Messe 15 Dominator Deus – Mémoire des saints :
Commentaire musical
Voici un des Agnus Dei les plus représentés dans les sources manuscrites puisqu’on relève pas moins de 250 références en provenance de multiples régions d’Europe, spécialement Allemagne, Italie, France.
La pièce est datée du XIIᵉ siècle et elle devait être très populaire au Moyen Âge si l’on en juge par la quantité de tropes réalisés sur cette mélodie, mais aussi de variantes et même d’emprunts à cette mélodie dans d’autres pièces grégoriennes.
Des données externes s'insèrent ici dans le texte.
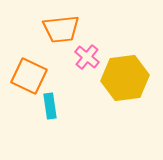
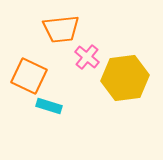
cyan rectangle: moved 1 px left; rotated 65 degrees counterclockwise
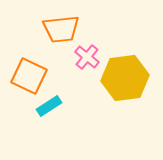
cyan rectangle: rotated 50 degrees counterclockwise
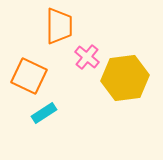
orange trapezoid: moved 2 px left, 3 px up; rotated 84 degrees counterclockwise
cyan rectangle: moved 5 px left, 7 px down
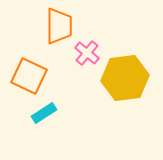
pink cross: moved 4 px up
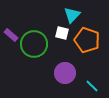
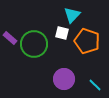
purple rectangle: moved 1 px left, 3 px down
orange pentagon: moved 1 px down
purple circle: moved 1 px left, 6 px down
cyan line: moved 3 px right, 1 px up
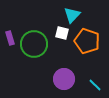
purple rectangle: rotated 32 degrees clockwise
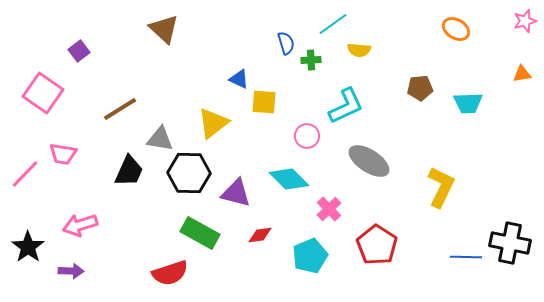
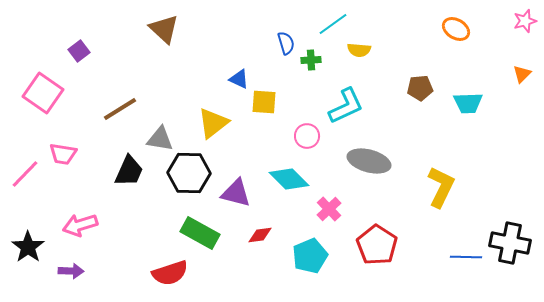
orange triangle: rotated 36 degrees counterclockwise
gray ellipse: rotated 18 degrees counterclockwise
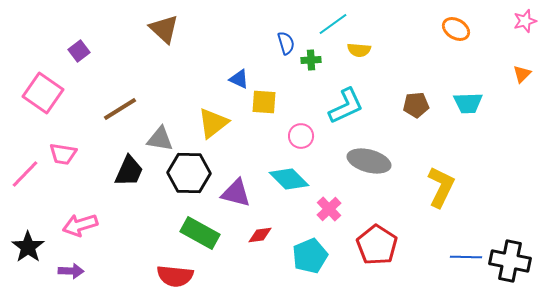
brown pentagon: moved 4 px left, 17 px down
pink circle: moved 6 px left
black cross: moved 18 px down
red semicircle: moved 5 px right, 3 px down; rotated 24 degrees clockwise
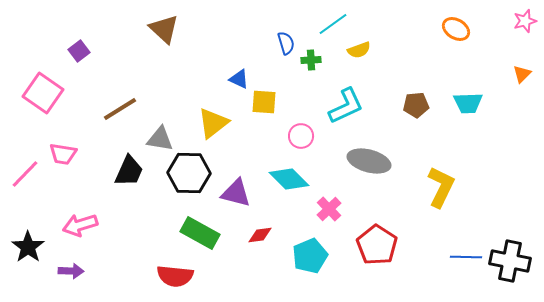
yellow semicircle: rotated 25 degrees counterclockwise
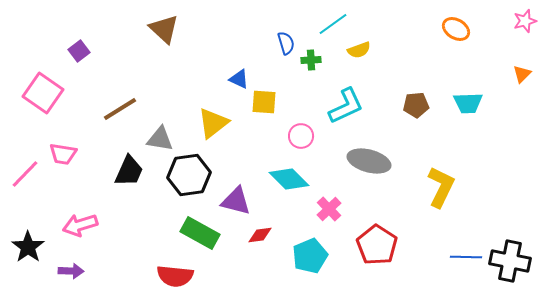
black hexagon: moved 2 px down; rotated 9 degrees counterclockwise
purple triangle: moved 8 px down
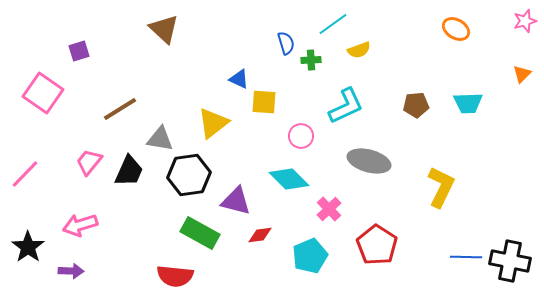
purple square: rotated 20 degrees clockwise
pink trapezoid: moved 26 px right, 8 px down; rotated 120 degrees clockwise
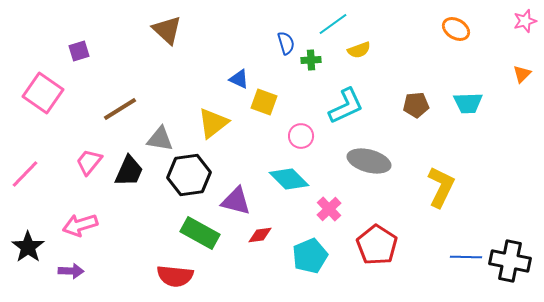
brown triangle: moved 3 px right, 1 px down
yellow square: rotated 16 degrees clockwise
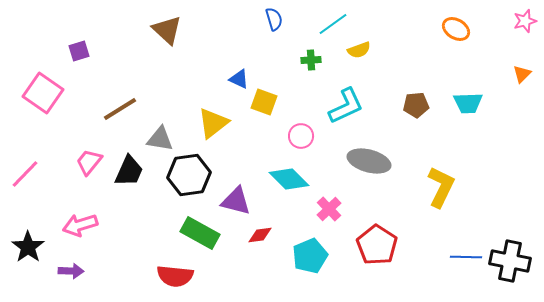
blue semicircle: moved 12 px left, 24 px up
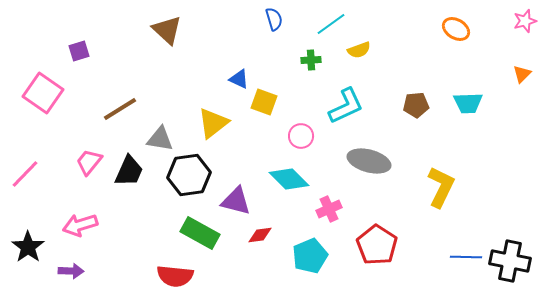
cyan line: moved 2 px left
pink cross: rotated 20 degrees clockwise
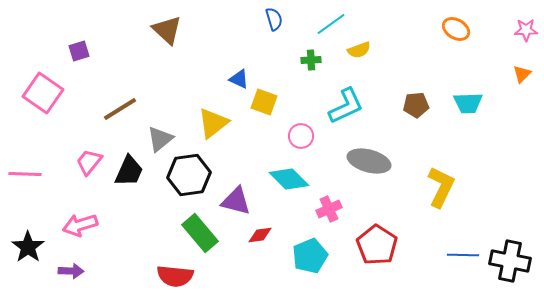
pink star: moved 1 px right, 9 px down; rotated 15 degrees clockwise
gray triangle: rotated 48 degrees counterclockwise
pink line: rotated 48 degrees clockwise
green rectangle: rotated 21 degrees clockwise
blue line: moved 3 px left, 2 px up
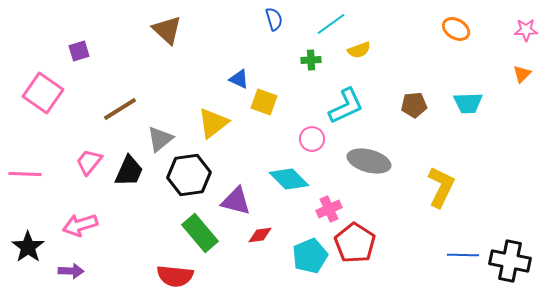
brown pentagon: moved 2 px left
pink circle: moved 11 px right, 3 px down
red pentagon: moved 22 px left, 2 px up
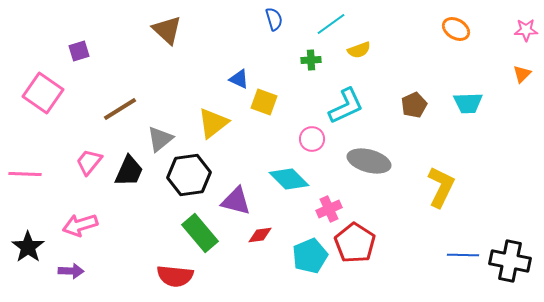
brown pentagon: rotated 20 degrees counterclockwise
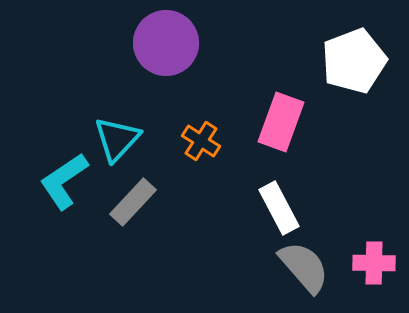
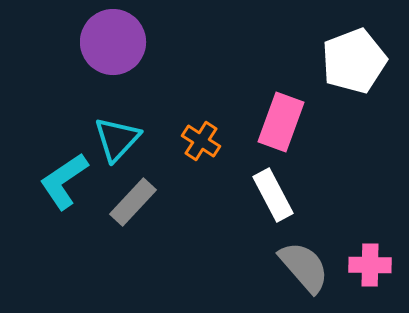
purple circle: moved 53 px left, 1 px up
white rectangle: moved 6 px left, 13 px up
pink cross: moved 4 px left, 2 px down
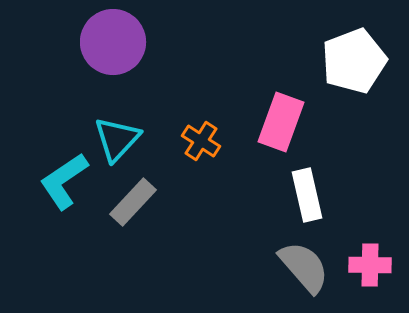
white rectangle: moved 34 px right; rotated 15 degrees clockwise
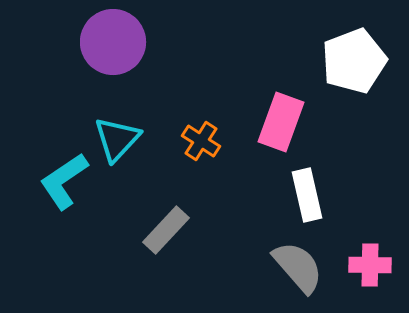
gray rectangle: moved 33 px right, 28 px down
gray semicircle: moved 6 px left
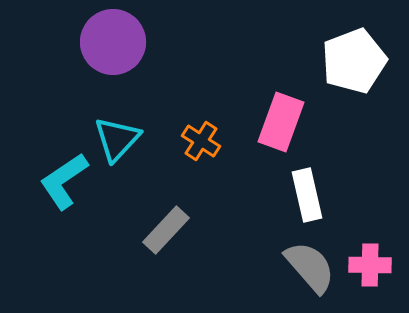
gray semicircle: moved 12 px right
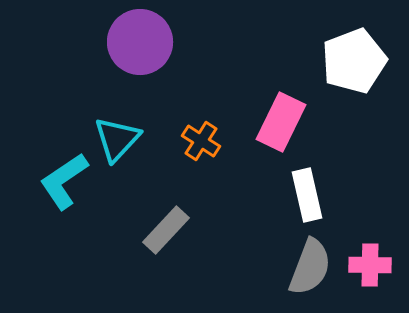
purple circle: moved 27 px right
pink rectangle: rotated 6 degrees clockwise
gray semicircle: rotated 62 degrees clockwise
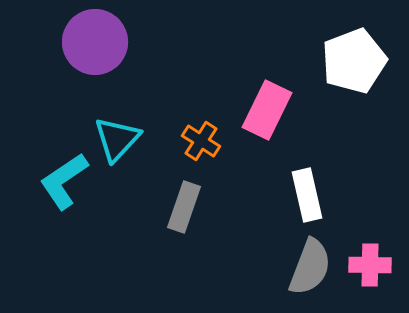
purple circle: moved 45 px left
pink rectangle: moved 14 px left, 12 px up
gray rectangle: moved 18 px right, 23 px up; rotated 24 degrees counterclockwise
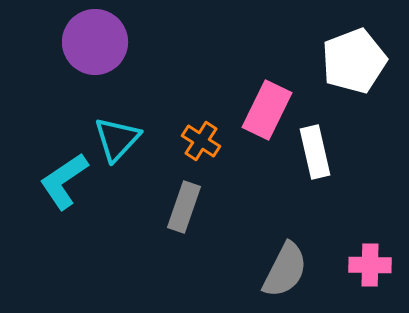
white rectangle: moved 8 px right, 43 px up
gray semicircle: moved 25 px left, 3 px down; rotated 6 degrees clockwise
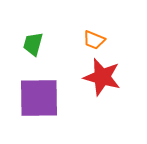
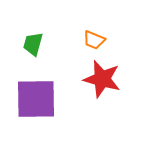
red star: moved 2 px down
purple square: moved 3 px left, 1 px down
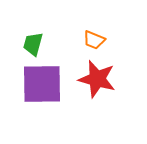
red star: moved 5 px left
purple square: moved 6 px right, 15 px up
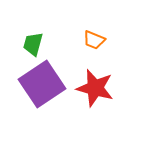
red star: moved 2 px left, 9 px down
purple square: rotated 33 degrees counterclockwise
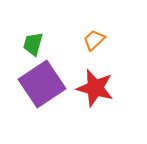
orange trapezoid: rotated 115 degrees clockwise
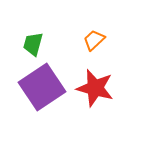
purple square: moved 3 px down
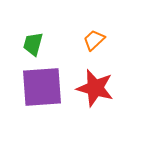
purple square: rotated 30 degrees clockwise
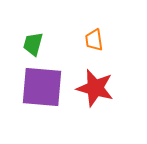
orange trapezoid: rotated 55 degrees counterclockwise
purple square: rotated 9 degrees clockwise
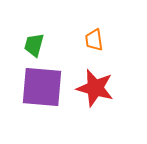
green trapezoid: moved 1 px right, 1 px down
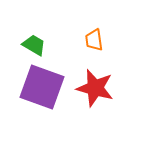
green trapezoid: rotated 105 degrees clockwise
purple square: rotated 15 degrees clockwise
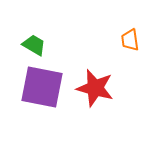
orange trapezoid: moved 36 px right
purple square: rotated 9 degrees counterclockwise
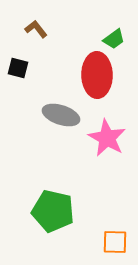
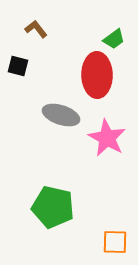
black square: moved 2 px up
green pentagon: moved 4 px up
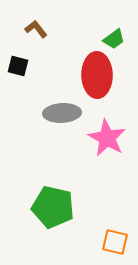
gray ellipse: moved 1 px right, 2 px up; rotated 21 degrees counterclockwise
orange square: rotated 12 degrees clockwise
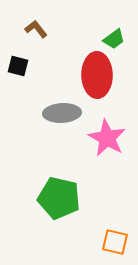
green pentagon: moved 6 px right, 9 px up
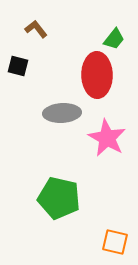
green trapezoid: rotated 15 degrees counterclockwise
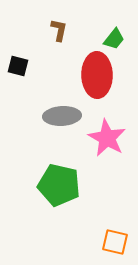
brown L-shape: moved 23 px right, 1 px down; rotated 50 degrees clockwise
gray ellipse: moved 3 px down
green pentagon: moved 13 px up
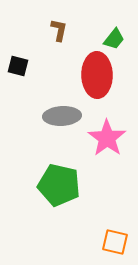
pink star: rotated 6 degrees clockwise
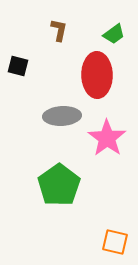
green trapezoid: moved 5 px up; rotated 15 degrees clockwise
green pentagon: rotated 24 degrees clockwise
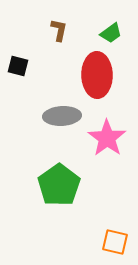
green trapezoid: moved 3 px left, 1 px up
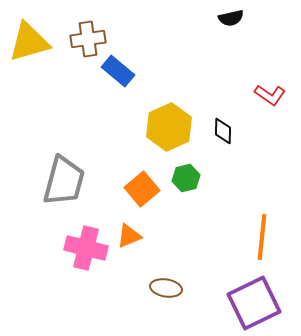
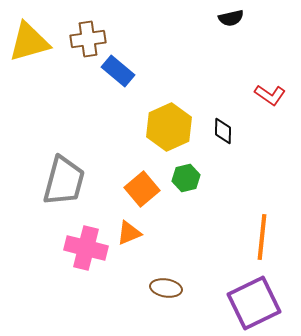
orange triangle: moved 3 px up
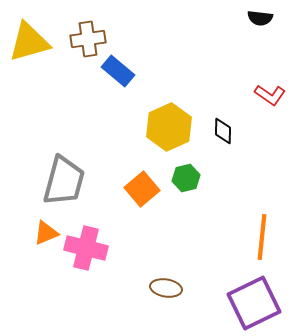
black semicircle: moved 29 px right; rotated 20 degrees clockwise
orange triangle: moved 83 px left
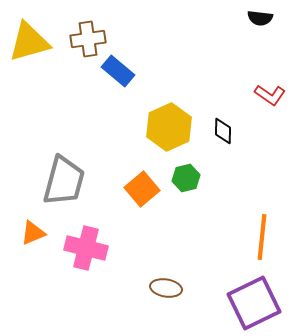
orange triangle: moved 13 px left
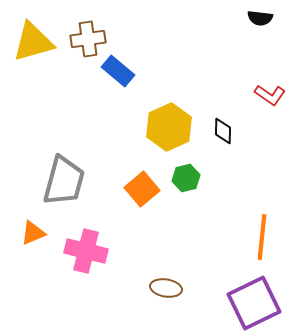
yellow triangle: moved 4 px right
pink cross: moved 3 px down
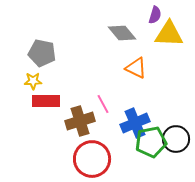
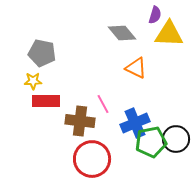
brown cross: rotated 24 degrees clockwise
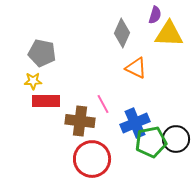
gray diamond: rotated 64 degrees clockwise
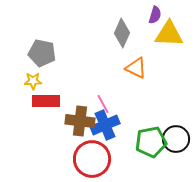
blue cross: moved 30 px left, 2 px down
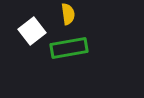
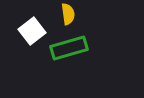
green rectangle: rotated 6 degrees counterclockwise
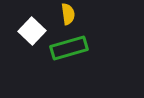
white square: rotated 8 degrees counterclockwise
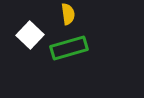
white square: moved 2 px left, 4 px down
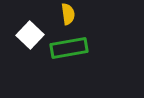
green rectangle: rotated 6 degrees clockwise
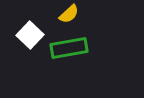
yellow semicircle: moved 1 px right; rotated 55 degrees clockwise
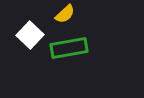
yellow semicircle: moved 4 px left
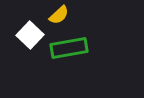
yellow semicircle: moved 6 px left, 1 px down
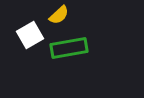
white square: rotated 16 degrees clockwise
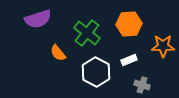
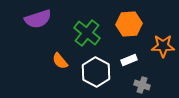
orange semicircle: moved 2 px right, 8 px down
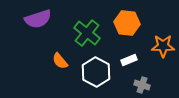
orange hexagon: moved 2 px left, 1 px up; rotated 10 degrees clockwise
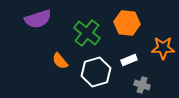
orange star: moved 2 px down
white hexagon: rotated 16 degrees clockwise
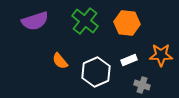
purple semicircle: moved 3 px left, 2 px down
green cross: moved 2 px left, 12 px up
orange star: moved 2 px left, 7 px down
white hexagon: rotated 8 degrees counterclockwise
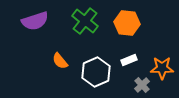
orange star: moved 1 px right, 13 px down
gray cross: rotated 28 degrees clockwise
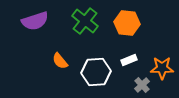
white hexagon: rotated 20 degrees clockwise
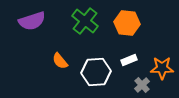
purple semicircle: moved 3 px left
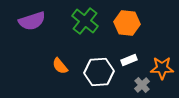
orange semicircle: moved 5 px down
white hexagon: moved 3 px right
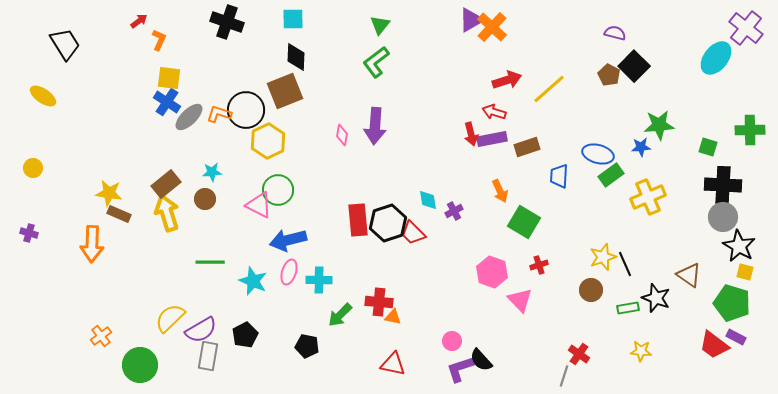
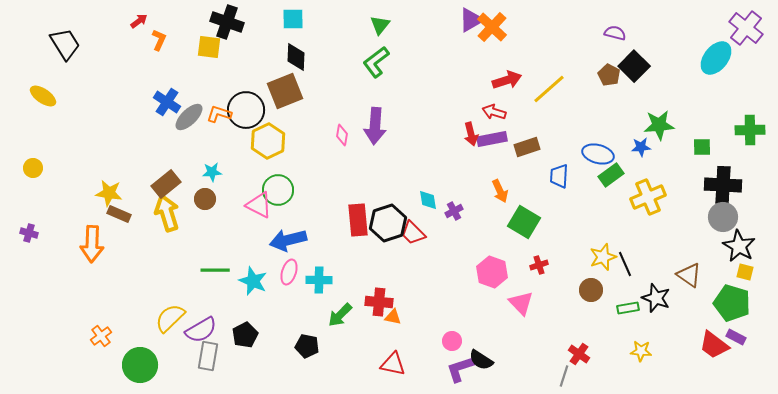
yellow square at (169, 78): moved 40 px right, 31 px up
green square at (708, 147): moved 6 px left; rotated 18 degrees counterclockwise
green line at (210, 262): moved 5 px right, 8 px down
pink triangle at (520, 300): moved 1 px right, 3 px down
black semicircle at (481, 360): rotated 15 degrees counterclockwise
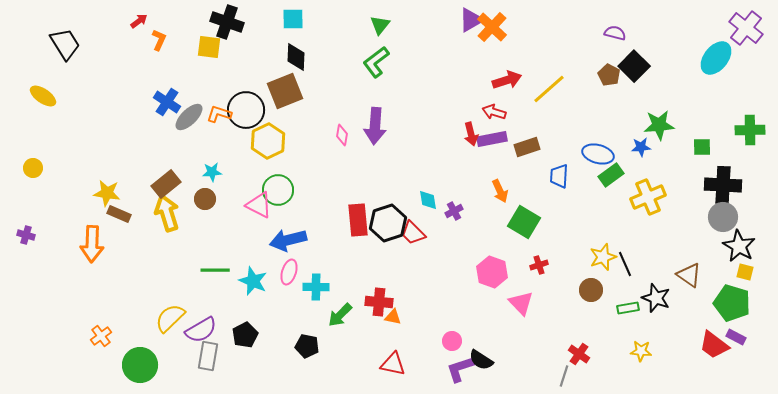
yellow star at (109, 193): moved 2 px left
purple cross at (29, 233): moved 3 px left, 2 px down
cyan cross at (319, 280): moved 3 px left, 7 px down
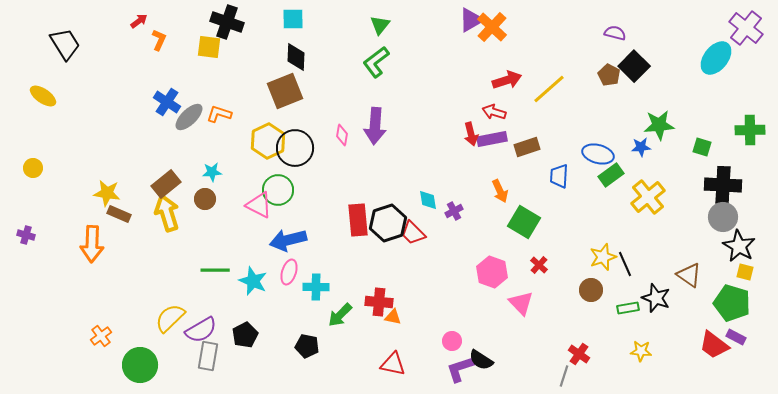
black circle at (246, 110): moved 49 px right, 38 px down
green square at (702, 147): rotated 18 degrees clockwise
yellow cross at (648, 197): rotated 16 degrees counterclockwise
red cross at (539, 265): rotated 30 degrees counterclockwise
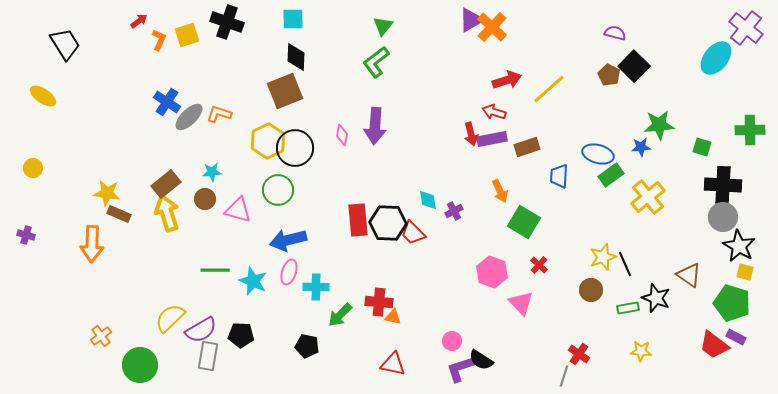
green triangle at (380, 25): moved 3 px right, 1 px down
yellow square at (209, 47): moved 22 px left, 12 px up; rotated 25 degrees counterclockwise
pink triangle at (259, 205): moved 21 px left, 5 px down; rotated 12 degrees counterclockwise
black hexagon at (388, 223): rotated 21 degrees clockwise
black pentagon at (245, 335): moved 4 px left; rotated 30 degrees clockwise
Enfin, cet Agnus a semble-t-il servi dans un cycle de messe de Requiem, au témoignage d’un tropaire de Dublin, d’un Graduel de Salisbury et d’un recueil de manuscrits cisterciens.
La mélodie du 1er mode est relativement simple et bien dans l’atmosphère de paix qui caractérise le protus. Elle se déploie pour l’essentiel à l’intérieur de la quinte Ré-La, et s’élève, dans la seconde invocation, dans la quarte supérieure La-Ré, sans toutefois toucher le Ré aigu. Les première et troisième invocations sont identiques, comme dans beaucoup d’autres Agnus Dei, et la seconde apporte son originalité et un déploiement mélodique caractéristique.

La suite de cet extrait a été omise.